Real bioinformaticians write code

A lot of questions at BioStar begin along these lines:

Where can I find…?
I am looking for a resource…?
Is there some database…?

I tweeted some concerns about this:

Many #biostar questions begin “I am looking for a resource..”. The answer is often that you need to code a solution using the data you have.

Chris tweeted back:

@neilfws Lit. or Google search is first step, asking around is the next logical step. (Re-)inventing wheels is last. Worth asking, IMHO.

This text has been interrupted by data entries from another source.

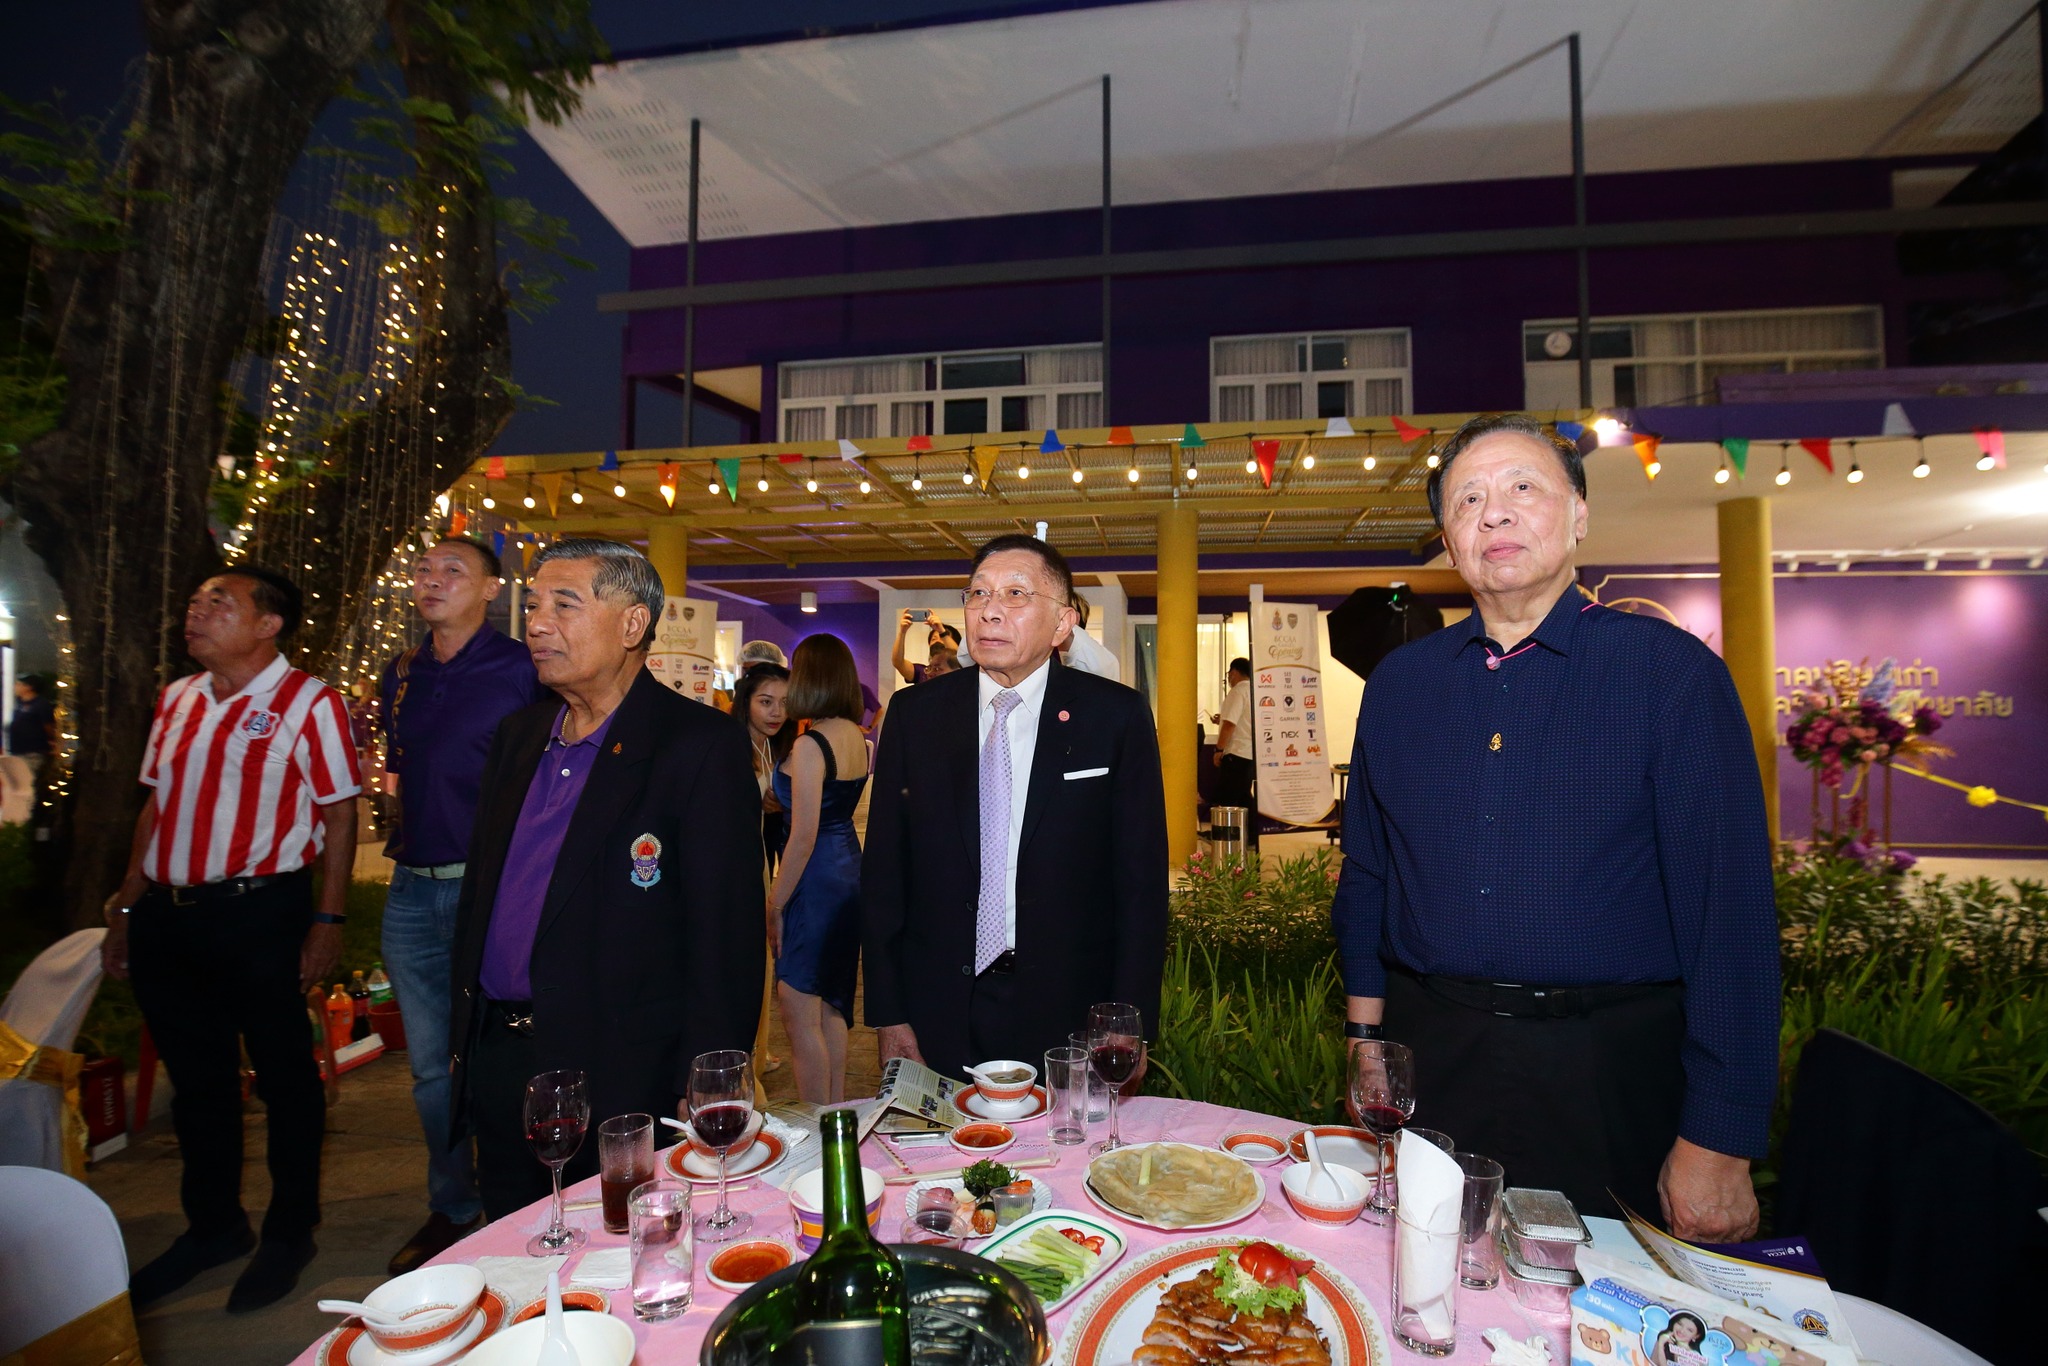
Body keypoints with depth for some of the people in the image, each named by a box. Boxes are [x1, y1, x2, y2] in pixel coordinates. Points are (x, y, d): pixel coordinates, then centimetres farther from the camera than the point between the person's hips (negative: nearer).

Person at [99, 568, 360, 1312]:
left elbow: (339, 815, -10)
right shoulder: (177, 699, 11)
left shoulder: (309, 703, -9)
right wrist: (127, 902, 14)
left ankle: (289, 1233, 26)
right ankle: (212, 1225, 37)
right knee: (196, 1076, 18)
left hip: (260, 914, -6)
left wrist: (329, 921, -13)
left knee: (283, 1075, 7)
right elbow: (156, 804, 17)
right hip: (166, 917, 7)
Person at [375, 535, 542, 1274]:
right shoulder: (400, 675, 12)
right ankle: (451, 1208, 34)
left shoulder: (520, 670, -8)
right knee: (431, 1066, 16)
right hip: (412, 890, 6)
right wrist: (397, 798, 9)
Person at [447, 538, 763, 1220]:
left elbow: (727, 934, -16)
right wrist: (465, 1038, 15)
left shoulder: (700, 744, -14)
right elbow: (479, 890, 16)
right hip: (496, 1065, 7)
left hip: (620, 1083, -6)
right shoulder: (518, 737, 9)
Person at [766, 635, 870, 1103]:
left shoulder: (810, 746, -20)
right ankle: (837, 1110, 32)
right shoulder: (858, 737, 4)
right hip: (849, 868, 9)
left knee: (799, 1017, 3)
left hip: (815, 880, -9)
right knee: (831, 1009, 20)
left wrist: (774, 905, -12)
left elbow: (803, 838, -20)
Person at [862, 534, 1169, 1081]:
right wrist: (888, 1015, 0)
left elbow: (1141, 878, -4)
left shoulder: (1117, 716, -5)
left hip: (1069, 1024, -1)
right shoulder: (914, 713, 1)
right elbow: (883, 871, 3)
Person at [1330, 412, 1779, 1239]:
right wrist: (1366, 1034, 7)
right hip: (1431, 1056, 3)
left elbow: (1730, 902, -10)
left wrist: (1718, 1141, -12)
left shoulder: (1670, 670, -7)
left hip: (1606, 1069, -3)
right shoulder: (1398, 682, 4)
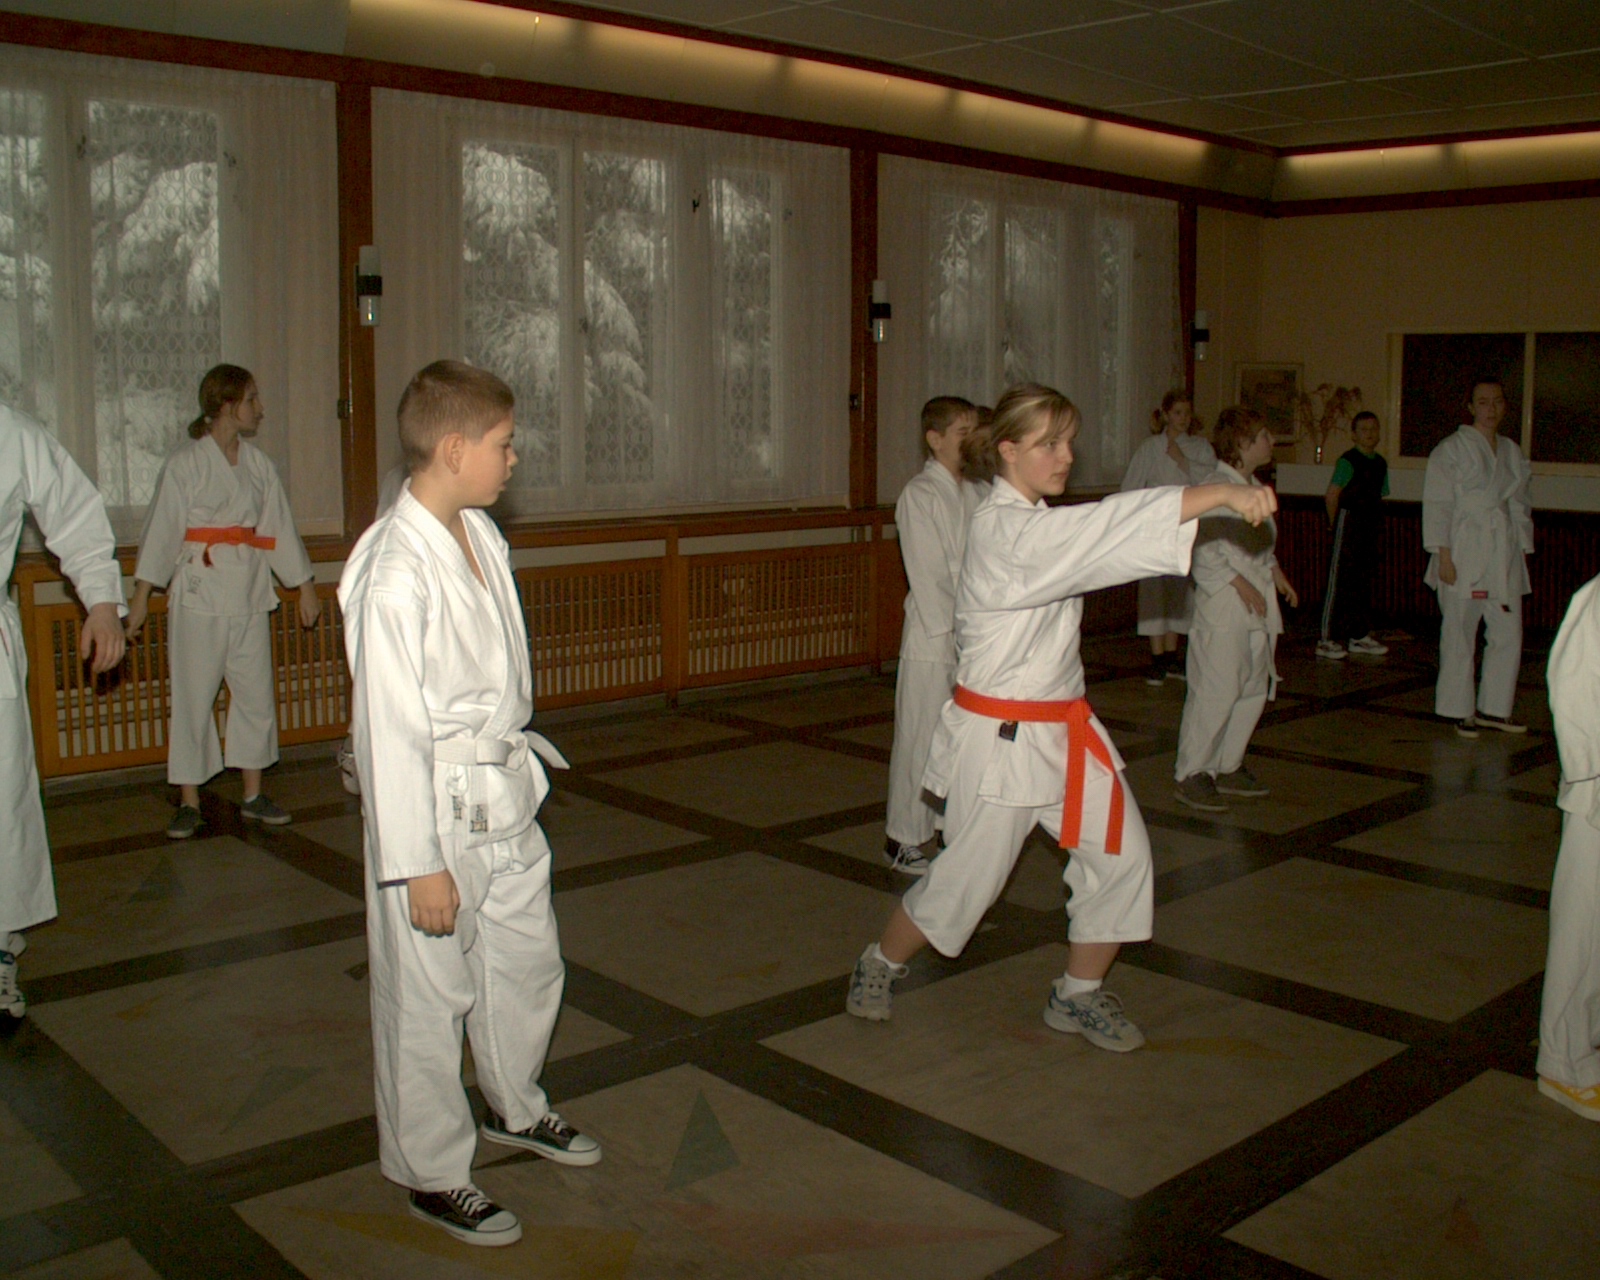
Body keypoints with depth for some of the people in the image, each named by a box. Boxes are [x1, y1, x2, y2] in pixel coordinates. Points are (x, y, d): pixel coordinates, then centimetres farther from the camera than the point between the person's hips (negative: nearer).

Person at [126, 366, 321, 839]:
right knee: (193, 698, 1)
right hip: (199, 595, -5)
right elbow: (162, 530, -7)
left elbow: (280, 529, 13)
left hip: (250, 595, 5)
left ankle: (253, 796, 20)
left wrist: (305, 586, 13)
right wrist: (141, 596, -11)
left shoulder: (258, 464, 9)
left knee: (256, 694, 8)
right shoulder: (185, 464, -6)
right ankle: (189, 803, 12)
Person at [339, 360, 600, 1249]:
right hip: (434, 809, -9)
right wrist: (417, 865, -20)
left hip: (505, 795, 9)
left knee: (528, 961, 22)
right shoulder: (397, 572, -23)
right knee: (428, 994, 7)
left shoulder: (480, 533, 4)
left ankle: (516, 1109, 46)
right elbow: (390, 728, -22)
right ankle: (432, 1171, 28)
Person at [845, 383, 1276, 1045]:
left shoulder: (1041, 523, 10)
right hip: (1000, 736, -9)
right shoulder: (1001, 529, -22)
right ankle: (880, 965, 30)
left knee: (1121, 855, 3)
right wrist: (1219, 492, -40)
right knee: (965, 878, 3)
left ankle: (1078, 994, 22)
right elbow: (1108, 525, -34)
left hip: (1063, 727, 9)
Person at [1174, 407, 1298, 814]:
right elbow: (1206, 551, -18)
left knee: (1254, 688, 12)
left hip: (1259, 604, 10)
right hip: (1224, 603, -9)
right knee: (1215, 689, -9)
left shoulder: (1256, 488, 15)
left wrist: (1276, 574, 11)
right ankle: (1191, 773, 2)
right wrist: (1241, 585, -19)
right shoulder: (1218, 488, -14)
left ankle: (1229, 766, 24)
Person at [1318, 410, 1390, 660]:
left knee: (1364, 581, 12)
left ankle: (1360, 635, 21)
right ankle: (1327, 640, -6)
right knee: (1339, 581, -7)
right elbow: (1332, 495, -12)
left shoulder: (1380, 463, 14)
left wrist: (1377, 522, 13)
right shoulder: (1348, 461, -10)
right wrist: (1337, 525, -5)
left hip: (1370, 527, 8)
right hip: (1349, 521, -8)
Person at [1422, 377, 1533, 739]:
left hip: (1504, 555, 6)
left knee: (1509, 635, 6)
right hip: (1464, 555, -6)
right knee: (1459, 637, -1)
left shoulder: (1513, 453, 15)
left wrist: (1523, 552, 15)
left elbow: (1521, 507, 20)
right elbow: (1437, 506, -8)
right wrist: (1443, 556, -15)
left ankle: (1492, 709, 18)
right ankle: (1460, 712, 10)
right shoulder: (1451, 450, -4)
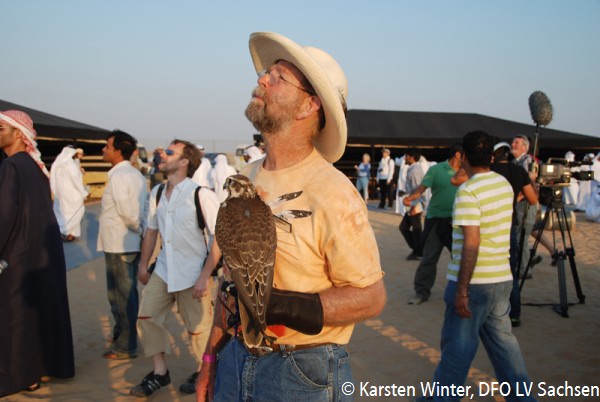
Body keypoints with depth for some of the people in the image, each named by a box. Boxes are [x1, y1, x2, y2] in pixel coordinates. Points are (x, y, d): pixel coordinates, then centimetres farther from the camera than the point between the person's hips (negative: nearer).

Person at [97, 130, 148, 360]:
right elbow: (142, 207, 10)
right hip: (132, 243, 9)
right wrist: (140, 230, 6)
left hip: (118, 245, -9)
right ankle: (123, 336, 32)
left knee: (120, 295, 1)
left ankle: (125, 347, 10)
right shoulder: (135, 174, 11)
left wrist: (138, 229, -9)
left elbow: (126, 211, -23)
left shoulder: (117, 176, -17)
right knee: (127, 293, 18)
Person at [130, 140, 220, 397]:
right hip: (164, 270, 6)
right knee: (147, 316, 5)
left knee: (198, 326, 6)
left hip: (193, 273, -6)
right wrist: (143, 265, 17)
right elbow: (151, 231, 14)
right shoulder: (157, 193, 4)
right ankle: (159, 372, 21)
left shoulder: (201, 195, -16)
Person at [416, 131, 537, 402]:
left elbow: (471, 244, -23)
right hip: (503, 278, 7)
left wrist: (462, 290, -20)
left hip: (474, 281, -7)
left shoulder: (468, 191, -18)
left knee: (457, 344, 5)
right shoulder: (505, 185, 6)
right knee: (502, 339, 17)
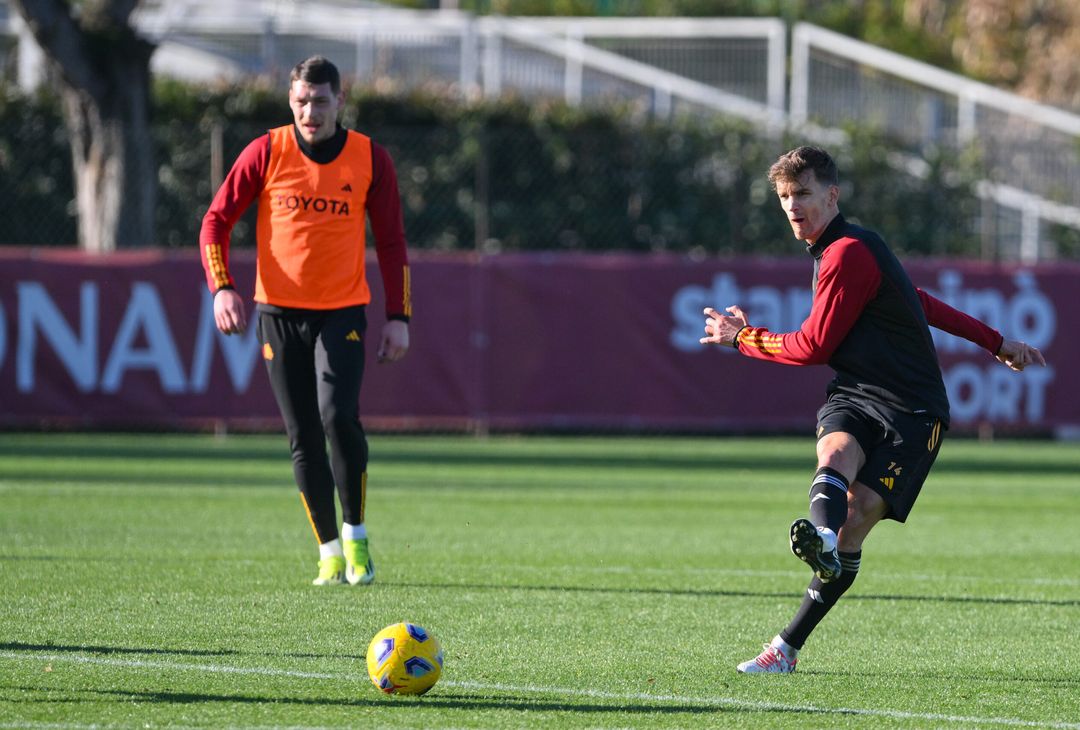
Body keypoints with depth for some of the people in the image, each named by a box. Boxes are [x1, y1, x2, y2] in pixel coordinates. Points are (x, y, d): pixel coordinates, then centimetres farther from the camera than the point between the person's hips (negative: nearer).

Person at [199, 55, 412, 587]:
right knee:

We had a little chat and I realised that 140 characters or less was not getting my point across (not for the first time). What I was trying to say was something like this.

Chris is quite right; searching, then asking for existing solutions is the correct first approach. However, the tone of certain questions makes it sound as though some people believe that there must be a ready-made resource for any given situation, or for their exact circumstances. For example, a moments thought would make it clear that you are unlikely to find, just lying around on the Web:

  • A list of DNA sequence accessions for a gene from your list of organisms
  • A set of secondary structure predictions for your list of proteins

What you will find on the Web are larger datasets from which you can extract your subset of interest – and the tools to do it. In the examples above, this entails:

  • Retrieving identifiers for your organisms from a taxonomy database, linking them to identifiers of DNA sequences and filtering for your gene
  • Retrieving the sequence of your proteins, performing secondary structure prediction either locally or remotely and parsing the results

In other words: know the data sources, know the right tools and you can always sculpt a solution for your own situation.

Good web search skills are an essential part of the bioinformatics toolkit, but they don’t define the job. Real bioinformaticians write code.

13 thoughts on “Real bioinformaticians write code

  1. I have to say that whilst I find the Q&A sites an extremely useful resource, the huge numbers of questions posed which can be answered easily with a Google search and a little common sense is becoming distressing.

    I have found I am less willing to answer questions on because of the recurrence of the same types of problems (“how do I get coordinates of my SNPs from BAM file etc. etc.”)

    “Teach a man to fish” etc.

    • This can be frustrating. I think the BioStar community has recently become a lot better at dealing with the trivial or irrelevant questions – basically, by closing them if questioners fail to respond to requests for improving the question. It takes a lot of effort though.

  2. It’s like anything else – half the battle is in knowing the right questions to ask.

    The other half is knowing what to do with the answer.

    I think Q&A sites, especially the friendly folks on BioStar, are a good way to get started.

  3. And usually the questions about software errors or code are relegated to a lower degree. Good that I left Biostar some time ago, and only sporadically check the main page.

    • I hope that BioStar has helped to promote BioMart; a lot of answers point users to that resource. It’s one of the best tools for those “given a list of X, return a list of Y” queries that are so common.

  6. I have to say I’m in total agreement with pretty much everything you wrote, though I might have a couple caveats :).

    yes, real bioinformaticians write code (thank goodness), the bulk of research biologists probably have to rely on existing tools and databases (thanks to bioinformaticians)

    Though I think Google is an excellent place to start, from my personal and professional experience, it can only answer the question a minority of the time, or finding the answer can be quite frustrating.

    So, I agree with this statement whole heartedly: “know the data sources, know the right tools and you can always sculpt a solution for your own situation.”


    BioMart, UCSC Genome Browser, Galaxy, etc, etc are excellent tools and data sources and could probably answer about 80% of most posed questions :). But my caveat would be that knowing the data sources and right tools can be a bit of a daunting task.

  7. No like you’re being provocative or anything :)

    I guess you could also say that real scientists do experiments; this is really what is at issue here, the unwillingness to explore a problem deeply. Everything already has an answer right ?

    As for reinventing the wheel: in general it is a bad idea and asking around first is smart. But I would argue that you can’t really contribute until you understand an existing solution, and to do that often you have to re-implement. It is a learning/discovery process.